▶ _Задания_
• 1. Перечислите всех поэтов, чье наследие, согласно отрывку о стихотворении Некрасова, целиком или частично погибло для читателя из-за риторики.
• 2. Продолжите отрывок о стихотворении Некрасова, начав сразу после его последних слов.

··· Отрывок

Не разогнул свою спину горбатую

Он и теперь еще: тупо молчит

И механически ржавой лопатою

Мерзлую землю долбит!

Эту привычку к труду благородную

Нам бы не худо с тобой перенять…

Блистательная по красочности и мощи картина оказывается напрочь уничтоженной попыткой прямого и плоского нравоучения и вызывает вместо ожидаемого комический эффект. Но если отвлечься от этой неудачи, порожденной ложно поставленной задачей, нельзя не отметить ряд изумительных строф, включающих впечатляющий миф о царе голоде и фантастическое, почти гоголевское восстание мертвецов. Раскачка трехсложного некрасовского ритма, как нельзя лучше передающая ощущение движения поезда, способствует созданию одного из наиболее трагических мест стихотворения. Но трагизм смазан, и пафос концовки второй части тратится вхолостую. Сильные стороны поэзии Некрасова (изобразительное и техническое мастерство, умение чувствовать чужую боль как свою) столкнулись с попыткой навязать стихотворению публицистические функции. Но риторика, даже самая благородная, уживается с поэзией плохо. Перефразируя Верлена в исполнении Пастернака, можно сказать, что ХХ век капитально свернул хребет риторике. Значительная часть наследия Ломоносова, Державина, Маяковского, подавляющая – Рылеева и Брюсова из-за этого погибли для читателя. Некрасову ХХ век русской поэзии обязан многим, но все же и его риторика оказалась нежизнеспособной.

В двух последних частях стихотворения таких провалов нет, прежде всего потому, что пафос в них сменяется иронией, и ирония глубже и тоньше передает некрасовскую мысль, чем попытка ее прямого утверждения.

Третья часть главным образом состоит из монолога генерала, сторонника аристократического взгляда на историю и искусство. Генерал в сниженном и опошленном виде разворачивает позицию «искусства для искусства», противопоставляет художника черни. Все это очень (вплоть до прямого цитирования) похоже на некоторые стихотворения Пушкина. Вспомним, например, «Поэта и толпу», где есть такие строки о мраморном боге, обращенные к толпе:

Печной горшок тебе дороже,

Ты пищу в нем себе варишь.

······
··· Показанные строки

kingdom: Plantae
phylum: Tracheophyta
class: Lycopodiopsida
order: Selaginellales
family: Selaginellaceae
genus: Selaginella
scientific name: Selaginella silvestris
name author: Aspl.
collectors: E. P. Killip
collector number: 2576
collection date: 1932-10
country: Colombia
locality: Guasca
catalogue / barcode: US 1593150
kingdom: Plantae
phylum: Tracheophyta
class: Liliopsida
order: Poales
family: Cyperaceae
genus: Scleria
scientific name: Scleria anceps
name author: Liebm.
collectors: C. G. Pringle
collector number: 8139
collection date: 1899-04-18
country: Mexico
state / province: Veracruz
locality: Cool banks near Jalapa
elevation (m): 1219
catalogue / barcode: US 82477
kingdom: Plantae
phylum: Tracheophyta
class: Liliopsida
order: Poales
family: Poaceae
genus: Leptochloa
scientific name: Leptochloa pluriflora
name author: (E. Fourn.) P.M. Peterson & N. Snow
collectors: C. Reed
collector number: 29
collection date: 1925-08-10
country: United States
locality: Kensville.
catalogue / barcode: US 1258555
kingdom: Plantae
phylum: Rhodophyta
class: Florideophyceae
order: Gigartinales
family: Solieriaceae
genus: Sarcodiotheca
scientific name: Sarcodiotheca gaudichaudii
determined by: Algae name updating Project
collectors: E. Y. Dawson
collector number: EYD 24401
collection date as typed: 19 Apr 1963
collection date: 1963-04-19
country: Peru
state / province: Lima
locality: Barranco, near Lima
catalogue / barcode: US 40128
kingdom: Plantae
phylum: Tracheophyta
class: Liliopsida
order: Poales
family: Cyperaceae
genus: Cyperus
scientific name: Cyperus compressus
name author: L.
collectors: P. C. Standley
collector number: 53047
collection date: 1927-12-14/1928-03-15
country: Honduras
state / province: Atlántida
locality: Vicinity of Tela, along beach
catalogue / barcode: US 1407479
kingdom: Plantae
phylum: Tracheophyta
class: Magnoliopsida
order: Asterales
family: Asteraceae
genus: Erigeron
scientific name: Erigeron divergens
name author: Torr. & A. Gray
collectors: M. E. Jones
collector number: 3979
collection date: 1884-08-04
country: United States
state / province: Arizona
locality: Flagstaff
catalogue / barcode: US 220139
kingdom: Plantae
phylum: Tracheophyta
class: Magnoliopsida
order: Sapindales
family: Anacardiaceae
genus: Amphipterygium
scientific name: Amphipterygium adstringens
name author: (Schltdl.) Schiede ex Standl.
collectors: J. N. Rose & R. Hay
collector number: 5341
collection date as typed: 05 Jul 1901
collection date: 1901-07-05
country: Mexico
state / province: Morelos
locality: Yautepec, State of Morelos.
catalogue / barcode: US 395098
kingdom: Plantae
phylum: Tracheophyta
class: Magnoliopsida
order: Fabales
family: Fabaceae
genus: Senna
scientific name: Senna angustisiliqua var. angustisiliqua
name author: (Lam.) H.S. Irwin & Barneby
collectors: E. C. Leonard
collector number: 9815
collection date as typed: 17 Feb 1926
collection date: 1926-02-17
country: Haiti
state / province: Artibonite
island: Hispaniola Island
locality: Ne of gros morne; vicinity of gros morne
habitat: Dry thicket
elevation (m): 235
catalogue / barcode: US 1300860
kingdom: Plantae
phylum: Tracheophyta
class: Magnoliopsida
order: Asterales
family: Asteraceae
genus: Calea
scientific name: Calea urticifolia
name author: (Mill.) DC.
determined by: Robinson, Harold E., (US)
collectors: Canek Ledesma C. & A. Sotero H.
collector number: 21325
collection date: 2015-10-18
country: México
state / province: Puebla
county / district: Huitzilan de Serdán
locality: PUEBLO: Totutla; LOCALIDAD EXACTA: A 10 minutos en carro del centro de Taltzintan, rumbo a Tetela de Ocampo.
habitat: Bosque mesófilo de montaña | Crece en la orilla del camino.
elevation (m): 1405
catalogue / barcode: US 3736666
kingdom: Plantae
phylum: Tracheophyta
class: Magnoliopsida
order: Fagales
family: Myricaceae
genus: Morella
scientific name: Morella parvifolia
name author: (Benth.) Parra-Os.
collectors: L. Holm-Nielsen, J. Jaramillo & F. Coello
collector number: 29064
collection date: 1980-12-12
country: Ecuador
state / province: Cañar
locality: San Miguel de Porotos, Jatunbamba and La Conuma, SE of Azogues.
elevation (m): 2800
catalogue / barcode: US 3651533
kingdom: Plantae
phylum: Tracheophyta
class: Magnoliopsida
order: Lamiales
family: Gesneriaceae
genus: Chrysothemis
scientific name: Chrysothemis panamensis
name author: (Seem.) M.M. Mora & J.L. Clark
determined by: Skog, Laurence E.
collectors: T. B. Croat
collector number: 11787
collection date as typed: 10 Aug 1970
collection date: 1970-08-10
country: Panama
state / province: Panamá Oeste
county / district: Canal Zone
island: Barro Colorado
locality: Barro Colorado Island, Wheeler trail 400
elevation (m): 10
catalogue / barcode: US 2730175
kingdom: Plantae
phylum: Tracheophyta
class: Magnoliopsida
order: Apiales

······

▶ _Ответы по заданиям_
• 1. Ломоносов, Державин, Маяковский, Рылеев, Брюсов.

• 2.
Не будем сейчас разбирать тонкости отношения Пушкина к толпе и народу; очевидно, что для него это не синонимы. Но для генерала это синонимы, так что Некрасов, хотя и полемизировал с Пушкиным постоянно по поводу роли поэта, в данном случае спорит с толпой (представителем которой является как раз генерал) на стороне народа. Генерал, озвучивая пошлые и неглубокие мнения толпы, неспособной увидеть лес за деревьями, пытается опереться на Пушкина, но это не значит, что Пушкин им понят. Народ для генерала – носитель духа разрушения и хаоса, созидателем может выступать только герой. Это абсолютно механистическое понимание, свойственное человеку, для которого мужики все равно что для нас инопланетяне. Они чужие и не порождают у него никаких чувств, кроме отвращения (в другой ситуации мог бы добавиться еще страх). Стоит ли говорить, что к коллизии «народ – Пушкин» это не имеет никакого отношения. На этом фоне взывание генерала к христианскому гуманизму («Знаете, зрелищем смерти, печали / Детское сердце грешно возмущать…») выглядит особенно неуместно и полностью разоблачает этого малосимпатичного персонажа.

Сатирической кульминацией (с отчетливым привкусом лирической горечи) становится часть четвертая, по духу живо напоминающая известную сказку Салтыкова-Щедрина «Повесть о том, как один мужик двух генералов прокормил», написанную, правда, пятилетием позже. Единение «почтенного лабазника» и кругом обманутого им народа изображено сколь красочно, столь и правдиво. Здесь есть объединяющая их бочка вина, но нет ни капли умиления народом, что так испортило вторую часть.

Обратим внимание на одну из строф (в качестве примера некрасовского мастерства):

Праздный народ расступается чинно…

Пот отирает купчина с лица

И говорит, подбоченясь картинно:

«Ладно… нешто… молодца!.. молодца!..»

Карусель внутренних рифм и аллитераций создает удивительную картину. «Чин» (буквально – порядок) полностью соблюден, «праздный народ» иронически противопоставлен купчине, отирающему пот (обычно, видимо, все должно быть наоборот). Думается, если бы вместо купчины на фоне праздного и пьяного народа пот с благородного чела мог отирать граф Клейнмихель (интересная личность, выдающийся казнокрад николаевского времени, попавший не только в эпиграф к этому стихотворению, но и в лесковский «Сказ о тульском косом левше»), генерал остался бы доволен. Но рассказчик удерживается в пределах жизнеподобия.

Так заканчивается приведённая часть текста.